++++ RECORDS PROVIDED

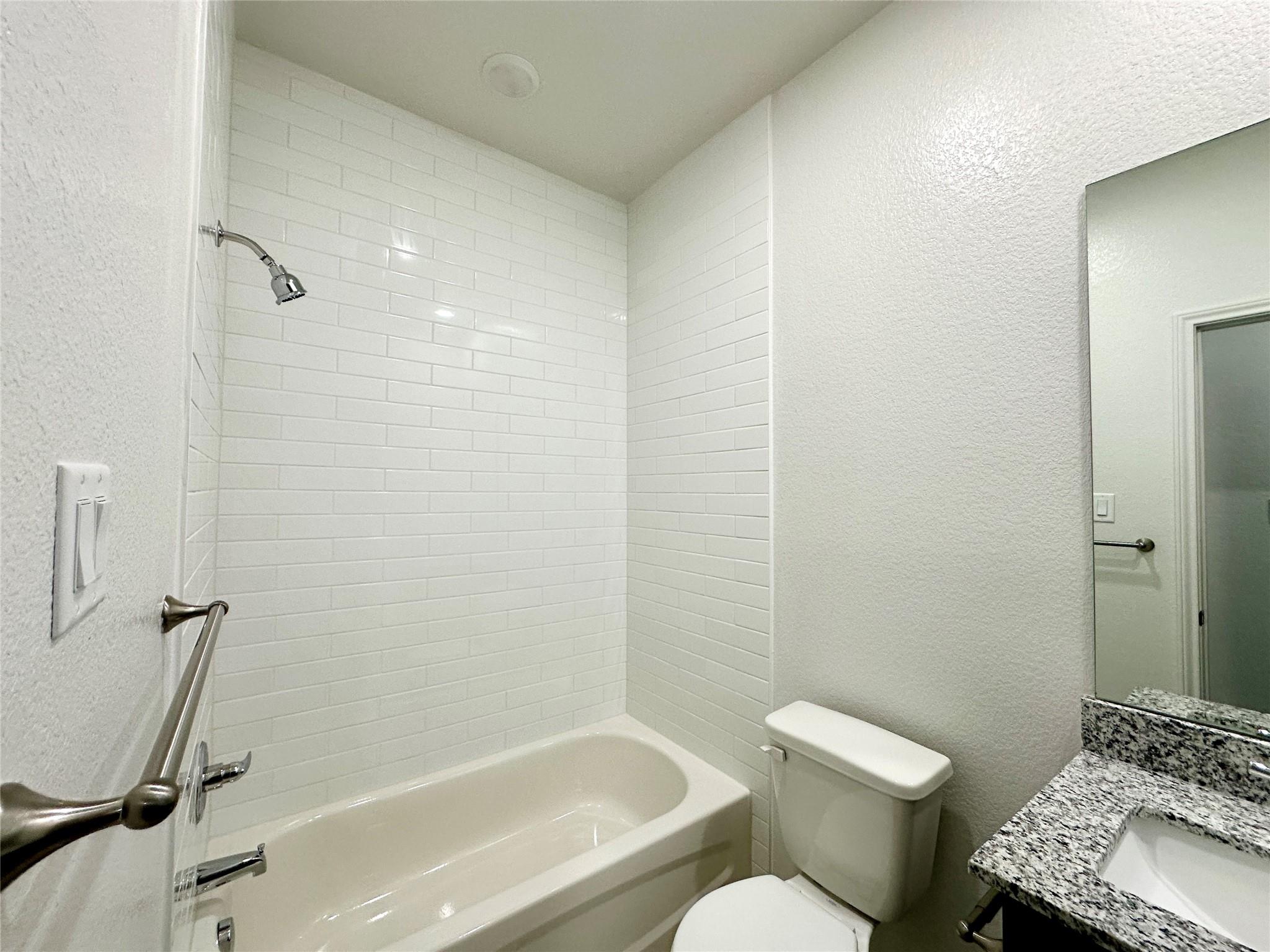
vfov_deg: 85.7
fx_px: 514
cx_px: 635
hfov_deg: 102.1
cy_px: 476
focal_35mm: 14
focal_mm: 2.22
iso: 125
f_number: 2.2
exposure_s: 1/120
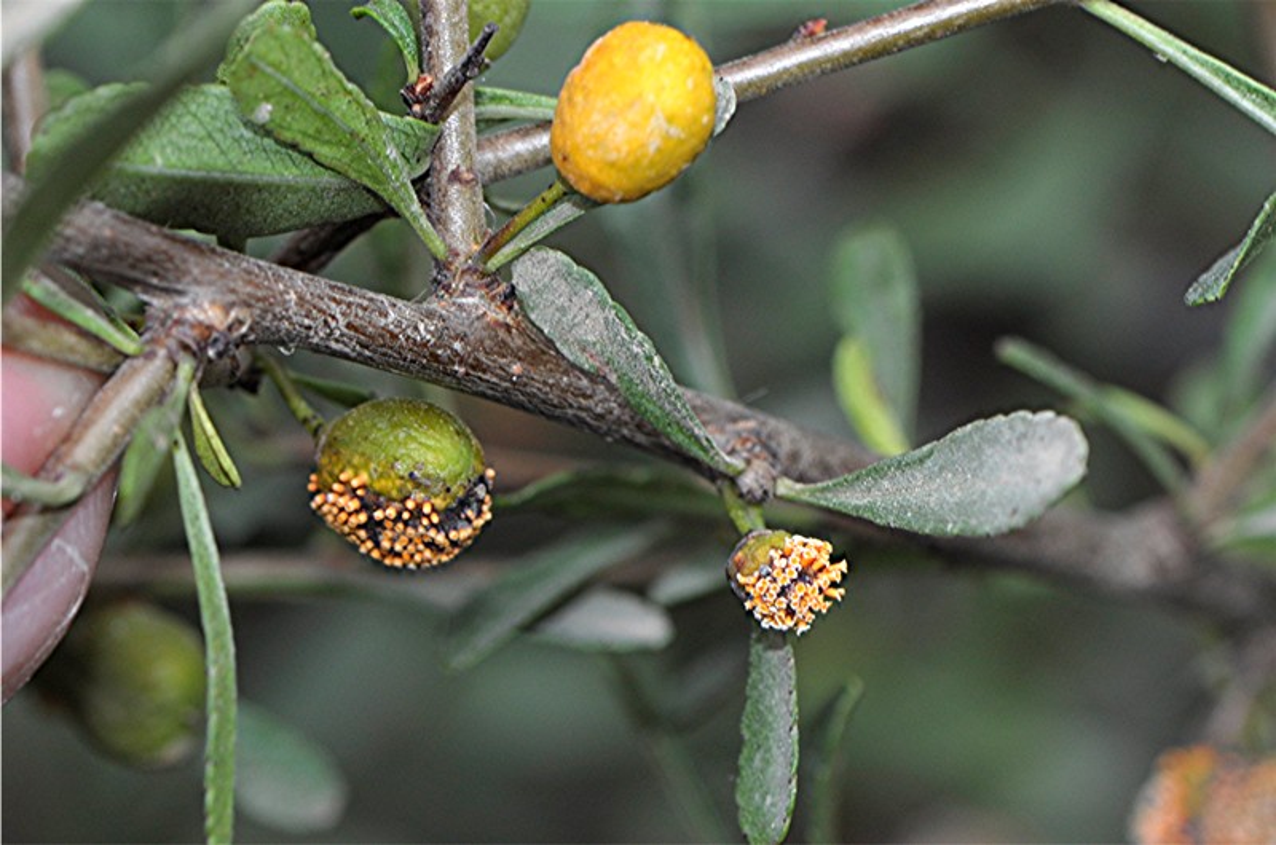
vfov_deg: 8.7
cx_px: 638
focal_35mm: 158
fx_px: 5571
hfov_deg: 13.1
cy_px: 422
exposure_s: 1/60
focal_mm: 105
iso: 200
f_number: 10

++++++++

PROBLEM TO SOLVE: Repeat the records exactly but leave out the images.

COMPLETED TASK:
vfov_deg: 85.7
fx_px: 514
cx_px: 635
hfov_deg: 102.1
cy_px: 476
focal_35mm: 14
focal_mm: 2.22
iso: 125
f_number: 2.2
exposure_s: 1/120
vfov_deg: 8.7
cx_px: 638
focal_35mm: 158
fx_px: 5571
hfov_deg: 13.1
cy_px: 422
exposure_s: 1/60
focal_mm: 105
iso: 200
f_number: 10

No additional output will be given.